Migração do México trouxe o milho brasileiro
Outra corrente migratória atravessou mais uma vez o Panamá, por volta de 2.000 anos atrás, só que através das planícies e ao longo dos vales dos rios, nas chamadas “terras baixas”, trazendo consigo os dois tipos de milho que o cientista chama de “complexo” devido às suas características genéticas. Esses dois grupos ficaram isolados, demonstrando uma diferença cultural intensa, maior que a diferença ambiental. “É interessante notar que esse padrão se mantém nas amostras de milhos atuais. Uma explicação pode ter sido o fator histórico, onde os portugueses colonizaram as terras baixas e os espanhóis as terras altas, mantendo o isolamento ou barreiras culturais que já existiam”, avalia Fábio.
As amostras de feijão do Peruaçu reforçam essa tese. Com idades que variam entre cerca de 400 a 2.500 anos, só foi possível extrair o DNA da amostra mais recente, já que nas demais o estado físico do material impossibilitava as análises, segundo Fábio. Como o feijão não tem um centro de origem totalmente definido e possui parentes silvestres desde o Norte do Chile até o México, não foi possível traçar uma rota migratória da sua origem até Minas Gerais. Mas os exames possíveis mostraram um parentesco maior com espécies da Venezuela, Colômbia e México e pouca relação genética com o feijão do Peru.


Ensaio do Mercosul pré-histórico
A barreira montanhosa e fria não impediu totalmente o contato, trocas e influências culturais entre as populações humanas das “terras altas” e “terras baixas”. Essa troca se fazia por uma passagem na cadeia de montanhas chamada de “Quebrada de Humauaca” ou de “Mani”, amendoim, na língua local, situada ao Norte da Argentina, ligando as regiões a Oeste e a Leste da Cordilheira dos Andes.
Um sítio arqueológico descoberto recentemente no Peru, noticiado pela revista National Geographic Brasil, edição de maio de 2002, mostra múmias incas, enterradas ritualmente com vários objetos e plantas como o algodão, o feijão, batata, milho e amendoim. Essa coincidência entre as plantas do Peruaçu e do cemitério inca pode indicar a existência de um fluxo de espécies cultivadas entre os diferentes povos que habitavam as três Américas. Um ensaio de Mercosul pré-histórico que se dava ou por simples troca ou por conquistas de guerra, muito comum entre os povos da época.

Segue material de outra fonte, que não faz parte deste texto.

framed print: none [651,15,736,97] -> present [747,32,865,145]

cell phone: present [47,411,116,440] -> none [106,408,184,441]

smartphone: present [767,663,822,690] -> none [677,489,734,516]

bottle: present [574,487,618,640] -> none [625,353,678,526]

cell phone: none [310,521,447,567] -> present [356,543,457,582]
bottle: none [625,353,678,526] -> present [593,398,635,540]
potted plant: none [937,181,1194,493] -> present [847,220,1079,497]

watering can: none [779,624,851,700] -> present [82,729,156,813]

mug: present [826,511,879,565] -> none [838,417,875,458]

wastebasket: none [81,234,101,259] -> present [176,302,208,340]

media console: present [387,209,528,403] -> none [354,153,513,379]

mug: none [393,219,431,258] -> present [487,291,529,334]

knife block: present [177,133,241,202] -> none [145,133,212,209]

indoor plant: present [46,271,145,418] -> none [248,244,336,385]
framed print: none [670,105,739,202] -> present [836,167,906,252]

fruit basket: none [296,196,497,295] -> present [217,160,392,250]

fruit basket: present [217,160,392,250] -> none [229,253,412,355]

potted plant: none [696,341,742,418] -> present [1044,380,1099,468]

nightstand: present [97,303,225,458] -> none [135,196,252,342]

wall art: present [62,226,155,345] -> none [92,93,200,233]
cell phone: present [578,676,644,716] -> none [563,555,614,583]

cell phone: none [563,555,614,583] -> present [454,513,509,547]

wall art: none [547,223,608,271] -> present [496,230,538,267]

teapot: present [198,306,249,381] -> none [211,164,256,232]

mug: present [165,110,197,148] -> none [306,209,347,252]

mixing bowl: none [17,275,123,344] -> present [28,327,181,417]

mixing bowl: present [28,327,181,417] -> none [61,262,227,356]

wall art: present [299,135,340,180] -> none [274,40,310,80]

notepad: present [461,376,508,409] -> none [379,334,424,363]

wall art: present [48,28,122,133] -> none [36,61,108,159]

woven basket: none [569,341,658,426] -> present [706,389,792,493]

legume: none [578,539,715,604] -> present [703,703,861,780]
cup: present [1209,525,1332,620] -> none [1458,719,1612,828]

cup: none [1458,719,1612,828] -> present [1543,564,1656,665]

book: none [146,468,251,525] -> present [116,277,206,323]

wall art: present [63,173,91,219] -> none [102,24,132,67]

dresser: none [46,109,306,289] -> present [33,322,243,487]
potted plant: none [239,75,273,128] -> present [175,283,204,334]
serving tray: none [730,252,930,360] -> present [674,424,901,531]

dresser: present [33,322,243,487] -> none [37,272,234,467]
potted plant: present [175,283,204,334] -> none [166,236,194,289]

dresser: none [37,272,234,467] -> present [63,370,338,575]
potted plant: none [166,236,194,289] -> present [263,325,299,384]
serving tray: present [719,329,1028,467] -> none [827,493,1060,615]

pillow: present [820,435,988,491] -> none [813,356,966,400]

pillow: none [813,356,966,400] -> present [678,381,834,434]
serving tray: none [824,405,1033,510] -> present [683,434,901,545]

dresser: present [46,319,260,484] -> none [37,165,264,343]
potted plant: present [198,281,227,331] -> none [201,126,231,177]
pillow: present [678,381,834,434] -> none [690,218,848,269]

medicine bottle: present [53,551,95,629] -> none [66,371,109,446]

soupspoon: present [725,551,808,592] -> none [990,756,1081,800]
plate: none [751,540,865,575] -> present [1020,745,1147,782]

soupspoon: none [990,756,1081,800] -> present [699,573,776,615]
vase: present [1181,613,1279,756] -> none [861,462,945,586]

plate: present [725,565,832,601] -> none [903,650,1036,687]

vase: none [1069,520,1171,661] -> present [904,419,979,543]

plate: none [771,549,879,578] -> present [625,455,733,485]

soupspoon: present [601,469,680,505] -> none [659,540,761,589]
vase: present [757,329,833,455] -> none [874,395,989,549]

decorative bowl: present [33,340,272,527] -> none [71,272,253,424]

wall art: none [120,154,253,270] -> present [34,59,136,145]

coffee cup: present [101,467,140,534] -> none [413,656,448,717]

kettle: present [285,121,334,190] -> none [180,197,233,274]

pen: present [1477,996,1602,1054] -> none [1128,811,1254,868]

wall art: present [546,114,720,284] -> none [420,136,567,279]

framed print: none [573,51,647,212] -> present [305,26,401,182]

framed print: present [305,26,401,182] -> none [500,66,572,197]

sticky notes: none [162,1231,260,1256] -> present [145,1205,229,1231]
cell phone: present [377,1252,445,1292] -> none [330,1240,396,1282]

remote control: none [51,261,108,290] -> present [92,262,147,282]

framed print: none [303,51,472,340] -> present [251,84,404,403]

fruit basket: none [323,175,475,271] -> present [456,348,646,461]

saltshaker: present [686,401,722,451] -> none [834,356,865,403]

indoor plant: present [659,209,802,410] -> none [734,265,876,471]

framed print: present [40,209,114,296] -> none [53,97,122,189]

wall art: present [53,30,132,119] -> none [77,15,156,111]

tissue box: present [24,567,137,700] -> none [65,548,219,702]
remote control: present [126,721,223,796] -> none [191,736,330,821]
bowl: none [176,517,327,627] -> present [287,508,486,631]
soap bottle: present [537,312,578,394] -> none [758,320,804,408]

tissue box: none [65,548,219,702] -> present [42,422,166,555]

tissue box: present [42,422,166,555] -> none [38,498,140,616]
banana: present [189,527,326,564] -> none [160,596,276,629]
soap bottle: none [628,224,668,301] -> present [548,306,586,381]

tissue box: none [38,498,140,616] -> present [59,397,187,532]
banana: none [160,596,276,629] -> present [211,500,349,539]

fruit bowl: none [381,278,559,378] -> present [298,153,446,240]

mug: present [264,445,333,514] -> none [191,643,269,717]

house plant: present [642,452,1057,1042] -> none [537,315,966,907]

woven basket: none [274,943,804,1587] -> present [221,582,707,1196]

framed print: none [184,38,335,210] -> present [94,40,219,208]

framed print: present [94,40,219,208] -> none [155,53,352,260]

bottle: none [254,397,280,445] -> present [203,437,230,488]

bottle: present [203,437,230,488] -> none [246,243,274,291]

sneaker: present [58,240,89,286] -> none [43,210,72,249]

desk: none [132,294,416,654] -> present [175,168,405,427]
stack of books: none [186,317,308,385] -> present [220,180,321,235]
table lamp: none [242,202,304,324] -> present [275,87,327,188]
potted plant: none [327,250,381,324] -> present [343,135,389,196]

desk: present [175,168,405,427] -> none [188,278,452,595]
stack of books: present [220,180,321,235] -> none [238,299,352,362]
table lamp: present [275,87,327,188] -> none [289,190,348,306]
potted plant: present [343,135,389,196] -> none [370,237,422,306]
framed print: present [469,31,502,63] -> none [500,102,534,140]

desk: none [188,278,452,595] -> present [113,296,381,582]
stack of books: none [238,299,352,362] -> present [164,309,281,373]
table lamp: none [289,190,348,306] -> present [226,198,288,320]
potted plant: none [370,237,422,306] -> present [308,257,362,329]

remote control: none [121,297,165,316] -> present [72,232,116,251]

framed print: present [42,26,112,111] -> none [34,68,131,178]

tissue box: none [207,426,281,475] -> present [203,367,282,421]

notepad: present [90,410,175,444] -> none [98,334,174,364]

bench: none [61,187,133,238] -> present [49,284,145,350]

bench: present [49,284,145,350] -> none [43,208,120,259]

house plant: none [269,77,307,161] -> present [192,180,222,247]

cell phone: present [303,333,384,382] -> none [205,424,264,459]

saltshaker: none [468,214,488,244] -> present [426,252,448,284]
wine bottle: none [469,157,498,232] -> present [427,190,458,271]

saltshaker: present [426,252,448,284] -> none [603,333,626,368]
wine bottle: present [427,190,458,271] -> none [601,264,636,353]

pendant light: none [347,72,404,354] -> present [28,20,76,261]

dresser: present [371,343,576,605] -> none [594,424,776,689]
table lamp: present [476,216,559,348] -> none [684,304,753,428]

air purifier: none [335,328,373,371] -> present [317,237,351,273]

“Há uma escassez de vestígios arqueológicos no Brasil, principalmente de vegetais, em razão do clima que dificulta a conservação. Também não se dá muita importância a esse tipo de estudo e investigação no país, talvez porque não foram encontradas grandes construções, templos, cidades e pirâmides fazendo com que o foco das pesquisas se concentrem mais em regiões da América Central e dos Andes”, desabafa Fábio. Mas as plantas podem colocar muitas luzes na escuridão do nosso passado pré-histórico, e contar as histórias, auxiliadas pela moderna ciência.